What to do: In full and without changes, output the data.

Saved entries:
:::::

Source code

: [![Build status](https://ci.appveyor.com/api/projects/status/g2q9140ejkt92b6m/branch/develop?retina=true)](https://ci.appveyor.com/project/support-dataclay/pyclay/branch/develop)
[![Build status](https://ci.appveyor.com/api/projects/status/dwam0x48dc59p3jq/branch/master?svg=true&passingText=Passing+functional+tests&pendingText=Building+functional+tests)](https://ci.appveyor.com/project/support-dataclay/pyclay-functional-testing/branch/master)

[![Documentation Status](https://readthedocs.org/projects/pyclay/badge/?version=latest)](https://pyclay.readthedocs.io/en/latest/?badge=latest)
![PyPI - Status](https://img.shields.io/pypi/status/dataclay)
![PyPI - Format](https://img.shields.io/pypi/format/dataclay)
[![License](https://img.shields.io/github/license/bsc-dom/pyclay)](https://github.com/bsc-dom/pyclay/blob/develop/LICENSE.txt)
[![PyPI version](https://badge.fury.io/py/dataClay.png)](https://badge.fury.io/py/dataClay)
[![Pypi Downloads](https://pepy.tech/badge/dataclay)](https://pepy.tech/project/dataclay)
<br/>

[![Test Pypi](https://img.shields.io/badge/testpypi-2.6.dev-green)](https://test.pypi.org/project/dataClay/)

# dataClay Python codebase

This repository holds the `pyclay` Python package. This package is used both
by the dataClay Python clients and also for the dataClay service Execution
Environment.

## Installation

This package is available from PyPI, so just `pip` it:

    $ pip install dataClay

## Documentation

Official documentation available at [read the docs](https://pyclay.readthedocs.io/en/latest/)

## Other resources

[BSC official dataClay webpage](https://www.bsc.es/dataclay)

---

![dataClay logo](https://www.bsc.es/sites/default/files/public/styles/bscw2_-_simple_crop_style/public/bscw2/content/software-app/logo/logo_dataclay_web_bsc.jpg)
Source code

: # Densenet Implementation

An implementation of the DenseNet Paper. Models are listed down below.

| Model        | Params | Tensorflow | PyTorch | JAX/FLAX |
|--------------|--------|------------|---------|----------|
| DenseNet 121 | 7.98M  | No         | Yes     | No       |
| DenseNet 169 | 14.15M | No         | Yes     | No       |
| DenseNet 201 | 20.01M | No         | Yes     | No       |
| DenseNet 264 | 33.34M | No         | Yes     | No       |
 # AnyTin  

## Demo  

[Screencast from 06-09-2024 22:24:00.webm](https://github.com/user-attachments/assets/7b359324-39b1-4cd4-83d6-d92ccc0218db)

:::::

Response to this task:
Source code

: [![Build status](https://ci.appveyor.com/api/projects/status/g2q9140ejkt92b6m/branch/develop?retina=true)](https://ci.appveyor.com/project/support-dataclay/pyclay/branch/develop)
[![Build status](https://ci.appveyor.com/api/projects/status/dwam0x48dc59p3jq/branch/master?svg=true&passingText=Passing+functional+tests&pendingText=Building+functional+tests)](https://ci.appveyor.com/project/support-dataclay/pyclay-functional-testing/branch/master)

[![Documentation Status](https://readthedocs.org/projects/pyclay/badge/?version=latest)](https://pyclay.readthedocs.io/en/latest/?badge=latest)
![PyPI - Status](https://img.shields.io/pypi/status/dataclay)
![PyPI - Format](https://img.shields.io/pypi/format/dataclay)
[![License](https://img.shields.io/github/license/bsc-dom/pyclay)](https://github.com/bsc-dom/pyclay/blob/develop/LICENSE.txt)
[![PyPI version](https://badge.fury.io/py/dataClay.png)](https://badge.fury.io/py/dataClay)
[![Pypi Downloads](https://pepy.tech/badge/dataclay)](https://pepy.tech/project/dataclay)
<br/>

[![Test Pypi](https://img.shields.io/badge/testpypi-2.6.dev-green)](https://test.pypi.org/project/dataClay/)

# dataClay Python codebase

This repository holds the `pyclay` Python package. This package is used both
by the dataClay Python clients and also for the dataClay service Execution
Environment.

## Installation

This package is available from PyPI, so just `pip` it:

    $ pip install dataClay

## Documentation

Official documentation available at [read the docs](https://pyclay.readthedocs.io/en/latest/)

## Other resources

[BSC official dataClay webpage](https://www.bsc.es/dataclay)

---

![dataClay logo](https://www.bsc.es/sites/default/files/public/styles/bscw2_-_simple_crop_style/public/bscw2/content/software-app/logo/logo_dataclay_web_bsc.jpg)
Source code

: # Densenet Implementation

An implementation of the DenseNet Paper. Models are listed down below.

| Model        | Params | Tensorflow | PyTorch | JAX/FLAX |
|--------------|--------|------------|---------|----------|
| DenseNet 121 | 7.98M  | No         | Yes     | No       |
| DenseNet 169 | 14.15M | No         | Yes     | No       |
| DenseNet 201 | 20.01M | No         | Yes     | No       |
| DenseNet 264 | 33.34M | No         | Yes     | No       |
 # AnyTin  

## Demo  

[Screencast from 06-09-2024 22:24:00.webm](https://github.com/user-attachments/assets/7b359324-39b1-4cd4-83d6-d92ccc0218db)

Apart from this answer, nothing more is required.